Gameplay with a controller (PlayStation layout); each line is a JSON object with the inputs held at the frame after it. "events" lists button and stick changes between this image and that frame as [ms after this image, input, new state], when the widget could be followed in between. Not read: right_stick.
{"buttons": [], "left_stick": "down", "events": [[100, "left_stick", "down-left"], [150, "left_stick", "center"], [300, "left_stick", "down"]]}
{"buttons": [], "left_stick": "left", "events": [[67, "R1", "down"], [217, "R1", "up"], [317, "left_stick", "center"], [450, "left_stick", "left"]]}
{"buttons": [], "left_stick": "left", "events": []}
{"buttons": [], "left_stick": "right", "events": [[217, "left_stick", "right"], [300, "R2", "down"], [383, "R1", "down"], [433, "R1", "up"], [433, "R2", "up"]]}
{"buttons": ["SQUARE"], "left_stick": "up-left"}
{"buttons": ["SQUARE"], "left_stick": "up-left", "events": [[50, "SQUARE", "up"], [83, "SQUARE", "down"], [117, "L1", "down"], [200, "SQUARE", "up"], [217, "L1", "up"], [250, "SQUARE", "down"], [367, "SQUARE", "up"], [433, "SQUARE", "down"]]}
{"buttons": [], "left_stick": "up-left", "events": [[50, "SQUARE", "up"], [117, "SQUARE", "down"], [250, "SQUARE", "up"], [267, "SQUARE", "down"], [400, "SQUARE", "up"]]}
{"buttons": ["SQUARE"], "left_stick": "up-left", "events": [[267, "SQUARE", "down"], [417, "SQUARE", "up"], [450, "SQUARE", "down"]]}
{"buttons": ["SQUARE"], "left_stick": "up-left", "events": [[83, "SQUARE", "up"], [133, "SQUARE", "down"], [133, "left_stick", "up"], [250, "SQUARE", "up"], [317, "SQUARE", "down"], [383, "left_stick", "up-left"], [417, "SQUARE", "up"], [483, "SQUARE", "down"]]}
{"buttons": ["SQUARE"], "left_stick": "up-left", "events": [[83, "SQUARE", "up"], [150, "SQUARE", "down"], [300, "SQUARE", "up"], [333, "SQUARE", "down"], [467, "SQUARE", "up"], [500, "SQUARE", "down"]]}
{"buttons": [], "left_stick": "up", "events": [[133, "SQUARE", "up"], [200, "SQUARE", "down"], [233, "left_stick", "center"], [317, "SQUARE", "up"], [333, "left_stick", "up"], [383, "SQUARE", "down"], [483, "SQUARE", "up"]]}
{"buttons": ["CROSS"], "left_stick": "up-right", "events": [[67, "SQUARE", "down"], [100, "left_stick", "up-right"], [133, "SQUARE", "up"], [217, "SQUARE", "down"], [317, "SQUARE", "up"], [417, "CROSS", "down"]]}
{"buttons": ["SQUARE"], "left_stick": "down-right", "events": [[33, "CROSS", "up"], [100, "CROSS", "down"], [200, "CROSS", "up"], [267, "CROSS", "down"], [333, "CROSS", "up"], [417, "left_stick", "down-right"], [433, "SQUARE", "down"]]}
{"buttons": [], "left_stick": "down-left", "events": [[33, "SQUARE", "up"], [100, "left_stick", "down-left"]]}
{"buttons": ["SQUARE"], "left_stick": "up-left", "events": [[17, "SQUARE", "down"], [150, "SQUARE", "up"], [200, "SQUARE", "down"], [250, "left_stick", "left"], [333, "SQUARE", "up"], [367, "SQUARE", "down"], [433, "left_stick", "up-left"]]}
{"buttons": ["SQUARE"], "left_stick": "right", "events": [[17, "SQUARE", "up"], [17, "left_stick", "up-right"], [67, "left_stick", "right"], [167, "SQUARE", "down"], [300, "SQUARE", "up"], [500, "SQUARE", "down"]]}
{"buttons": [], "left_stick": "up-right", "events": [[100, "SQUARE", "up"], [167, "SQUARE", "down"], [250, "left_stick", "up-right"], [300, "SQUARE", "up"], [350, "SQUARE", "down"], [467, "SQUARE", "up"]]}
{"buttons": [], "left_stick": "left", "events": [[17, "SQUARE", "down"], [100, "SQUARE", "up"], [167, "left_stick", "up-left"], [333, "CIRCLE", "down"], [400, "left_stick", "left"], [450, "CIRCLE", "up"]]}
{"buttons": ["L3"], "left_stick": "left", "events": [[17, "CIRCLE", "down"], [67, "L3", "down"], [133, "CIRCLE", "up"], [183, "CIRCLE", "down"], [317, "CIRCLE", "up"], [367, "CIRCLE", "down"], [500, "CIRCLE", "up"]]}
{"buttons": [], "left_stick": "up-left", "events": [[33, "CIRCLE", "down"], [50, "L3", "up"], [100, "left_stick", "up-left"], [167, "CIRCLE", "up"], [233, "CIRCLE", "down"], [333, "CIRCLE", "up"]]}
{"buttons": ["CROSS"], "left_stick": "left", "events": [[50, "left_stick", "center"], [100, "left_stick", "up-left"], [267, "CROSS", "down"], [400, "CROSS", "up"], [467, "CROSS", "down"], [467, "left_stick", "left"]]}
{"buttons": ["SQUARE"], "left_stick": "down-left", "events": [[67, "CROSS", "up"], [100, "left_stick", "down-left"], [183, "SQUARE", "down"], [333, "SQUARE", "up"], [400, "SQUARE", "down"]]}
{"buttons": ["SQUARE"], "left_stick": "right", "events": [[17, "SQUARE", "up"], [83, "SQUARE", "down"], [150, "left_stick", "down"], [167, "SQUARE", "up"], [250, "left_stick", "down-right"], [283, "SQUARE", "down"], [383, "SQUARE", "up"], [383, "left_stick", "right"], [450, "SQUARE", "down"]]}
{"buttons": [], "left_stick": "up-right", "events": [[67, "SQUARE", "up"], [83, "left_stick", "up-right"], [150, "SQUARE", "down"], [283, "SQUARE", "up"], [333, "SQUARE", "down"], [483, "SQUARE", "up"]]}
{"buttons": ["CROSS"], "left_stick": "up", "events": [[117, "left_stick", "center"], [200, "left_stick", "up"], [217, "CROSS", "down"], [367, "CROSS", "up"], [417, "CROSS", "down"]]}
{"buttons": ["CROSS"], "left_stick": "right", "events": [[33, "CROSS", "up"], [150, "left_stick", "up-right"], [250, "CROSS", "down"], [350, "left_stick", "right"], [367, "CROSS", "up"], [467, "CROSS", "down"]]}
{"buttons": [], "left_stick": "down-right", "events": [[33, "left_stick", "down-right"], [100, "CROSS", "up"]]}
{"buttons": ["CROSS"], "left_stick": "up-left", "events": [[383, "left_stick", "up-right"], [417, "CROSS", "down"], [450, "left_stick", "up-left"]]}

§

This exercise calls for every record above to be written out again exactly.

Answer to the problem:
Gameplay with a controller (PlayStation layout); each line is a JSON object with the inputs held at the frame after it. "events" lists button and stick changes between this image and that frame as [ms after this image, input, new state], when the widget could be followed in between. Not read: right_stick.
{"buttons": [], "left_stick": "down", "events": [[100, "left_stick", "down-left"], [150, "left_stick", "center"], [300, "left_stick", "down"]]}
{"buttons": [], "left_stick": "left", "events": [[67, "R1", "down"], [217, "R1", "up"], [317, "left_stick", "center"], [450, "left_stick", "left"]]}
{"buttons": [], "left_stick": "left", "events": []}
{"buttons": [], "left_stick": "right", "events": [[217, "left_stick", "right"], [300, "R2", "down"], [383, "R1", "down"], [433, "R1", "up"], [433, "R2", "up"]]}
{"buttons": ["SQUARE"], "left_stick": "up-left"}
{"buttons": ["SQUARE"], "left_stick": "up-left", "events": [[50, "SQUARE", "up"], [83, "SQUARE", "down"], [117, "L1", "down"], [200, "SQUARE", "up"], [217, "L1", "up"], [250, "SQUARE", "down"], [367, "SQUARE", "up"], [433, "SQUARE", "down"]]}
{"buttons": [], "left_stick": "up-left", "events": [[50, "SQUARE", "up"], [117, "SQUARE", "down"], [250, "SQUARE", "up"], [267, "SQUARE", "down"], [400, "SQUARE", "up"]]}
{"buttons": ["SQUARE"], "left_stick": "up-left", "events": [[267, "SQUARE", "down"], [417, "SQUARE", "up"], [450, "SQUARE", "down"]]}
{"buttons": ["SQUARE"], "left_stick": "up-left", "events": [[83, "SQUARE", "up"], [133, "SQUARE", "down"], [133, "left_stick", "up"], [250, "SQUARE", "up"], [317, "SQUARE", "down"], [383, "left_stick", "up-left"], [417, "SQUARE", "up"], [483, "SQUARE", "down"]]}
{"buttons": ["SQUARE"], "left_stick": "up-left", "events": [[83, "SQUARE", "up"], [150, "SQUARE", "down"], [300, "SQUARE", "up"], [333, "SQUARE", "down"], [467, "SQUARE", "up"], [500, "SQUARE", "down"]]}
{"buttons": [], "left_stick": "up", "events": [[133, "SQUARE", "up"], [200, "SQUARE", "down"], [233, "left_stick", "center"], [317, "SQUARE", "up"], [333, "left_stick", "up"], [383, "SQUARE", "down"], [483, "SQUARE", "up"]]}
{"buttons": ["CROSS"], "left_stick": "up-right", "events": [[67, "SQUARE", "down"], [100, "left_stick", "up-right"], [133, "SQUARE", "up"], [217, "SQUARE", "down"], [317, "SQUARE", "up"], [417, "CROSS", "down"]]}
{"buttons": ["SQUARE"], "left_stick": "down-right", "events": [[33, "CROSS", "up"], [100, "CROSS", "down"], [200, "CROSS", "up"], [267, "CROSS", "down"], [333, "CROSS", "up"], [417, "left_stick", "down-right"], [433, "SQUARE", "down"]]}
{"buttons": [], "left_stick": "down-left", "events": [[33, "SQUARE", "up"], [100, "left_stick", "down-left"]]}
{"buttons": ["SQUARE"], "left_stick": "up-left", "events": [[17, "SQUARE", "down"], [150, "SQUARE", "up"], [200, "SQUARE", "down"], [250, "left_stick", "left"], [333, "SQUARE", "up"], [367, "SQUARE", "down"], [433, "left_stick", "up-left"]]}
{"buttons": ["SQUARE"], "left_stick": "right", "events": [[17, "SQUARE", "up"], [17, "left_stick", "up-right"], [67, "left_stick", "right"], [167, "SQUARE", "down"], [300, "SQUARE", "up"], [500, "SQUARE", "down"]]}
{"buttons": [], "left_stick": "up-right", "events": [[100, "SQUARE", "up"], [167, "SQUARE", "down"], [250, "left_stick", "up-right"], [300, "SQUARE", "up"], [350, "SQUARE", "down"], [467, "SQUARE", "up"]]}
{"buttons": [], "left_stick": "left", "events": [[17, "SQUARE", "down"], [100, "SQUARE", "up"], [167, "left_stick", "up-left"], [333, "CIRCLE", "down"], [400, "left_stick", "left"], [450, "CIRCLE", "up"]]}
{"buttons": ["L3"], "left_stick": "left", "events": [[17, "CIRCLE", "down"], [67, "L3", "down"], [133, "CIRCLE", "up"], [183, "CIRCLE", "down"], [317, "CIRCLE", "up"], [367, "CIRCLE", "down"], [500, "CIRCLE", "up"]]}
{"buttons": [], "left_stick": "up-left", "events": [[33, "CIRCLE", "down"], [50, "L3", "up"], [100, "left_stick", "up-left"], [167, "CIRCLE", "up"], [233, "CIRCLE", "down"], [333, "CIRCLE", "up"]]}
{"buttons": ["CROSS"], "left_stick": "left", "events": [[50, "left_stick", "center"], [100, "left_stick", "up-left"], [267, "CROSS", "down"], [400, "CROSS", "up"], [467, "CROSS", "down"], [467, "left_stick", "left"]]}
{"buttons": ["SQUARE"], "left_stick": "down-left", "events": [[67, "CROSS", "up"], [100, "left_stick", "down-left"], [183, "SQUARE", "down"], [333, "SQUARE", "up"], [400, "SQUARE", "down"]]}
{"buttons": ["SQUARE"], "left_stick": "right", "events": [[17, "SQUARE", "up"], [83, "SQUARE", "down"], [150, "left_stick", "down"], [167, "SQUARE", "up"], [250, "left_stick", "down-right"], [283, "SQUARE", "down"], [383, "SQUARE", "up"], [383, "left_stick", "right"], [450, "SQUARE", "down"]]}
{"buttons": [], "left_stick": "up-right", "events": [[67, "SQUARE", "up"], [83, "left_stick", "up-right"], [150, "SQUARE", "down"], [283, "SQUARE", "up"], [333, "SQUARE", "down"], [483, "SQUARE", "up"]]}
{"buttons": ["CROSS"], "left_stick": "up", "events": [[117, "left_stick", "center"], [200, "left_stick", "up"], [217, "CROSS", "down"], [367, "CROSS", "up"], [417, "CROSS", "down"]]}
{"buttons": ["CROSS"], "left_stick": "right", "events": [[33, "CROSS", "up"], [150, "left_stick", "up-right"], [250, "CROSS", "down"], [350, "left_stick", "right"], [367, "CROSS", "up"], [467, "CROSS", "down"]]}
{"buttons": [], "left_stick": "down-right", "events": [[33, "left_stick", "down-right"], [100, "CROSS", "up"]]}
{"buttons": ["CROSS"], "left_stick": "up-left", "events": [[383, "left_stick", "up-right"], [417, "CROSS", "down"], [450, "left_stick", "up-left"]]}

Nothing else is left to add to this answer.